Shorter winters have some benefits, such as longer growing seasons, but those are changes that require adjustments just the same, the authors note.
“We’re already seeing impacts across the nation,” said co-author Virginia Burkett, coordinator of global change science at the US Geological Survey. “The evidence is much stronger than it has been.”
White House science adviser John Holdren said in a statement that the findings make the case for taking action to slow global warming — both by reducing emissions and adapting to the changes that “are no longer avoidable.”
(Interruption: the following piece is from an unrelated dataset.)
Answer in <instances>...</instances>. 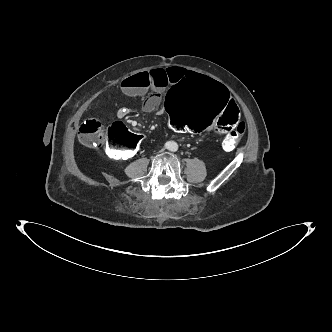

“It tells us why remedial action is needed sooner rather than later,” Holdren said.
Jerry Melillo, one of the report’s authors, said at a White House briefing on Tuesday that if action is taken soon to reduce heat-trapping gases, chances improve for avoiding some of the effects detailed in the report.
“There are a lot of things that are potentially possible if we don’t bring climate change under control, and we would like to see them avoided,” said Melillo, a biologist at the Marine Biological Laboratory.
The report compiles years of scientific research and updates it with new data. It was produced by the interagency US Global Change Research Program, relying on government, academic and research experts.
Water — too much or too little — is a dominant theme through much of the report, which says that resource will continue to be a major problem in every region of the country.
“Water permeates this document,” Burkett said.
She said the US Southwest will get drier and hotter and that will be a crucial issue.
The nearly 200-page report has chapters examining the effects of global warming in each region — from coastal zoning officials who must consider sea rise to Midwestern farmers recalculating their planting seasons.
Federal law requires comprehensive reports on global warming’s effects every four years. An environmental group sued to force the Bush administration to issue an early draft of this report last summer because one had not been written since 2000. Since that time, the language has become stronger, but mostly because of fresher research, scientists said.
“The emphasis has shifted from just looking at the physical climate science to adapting to change,” Burkett said in an interview.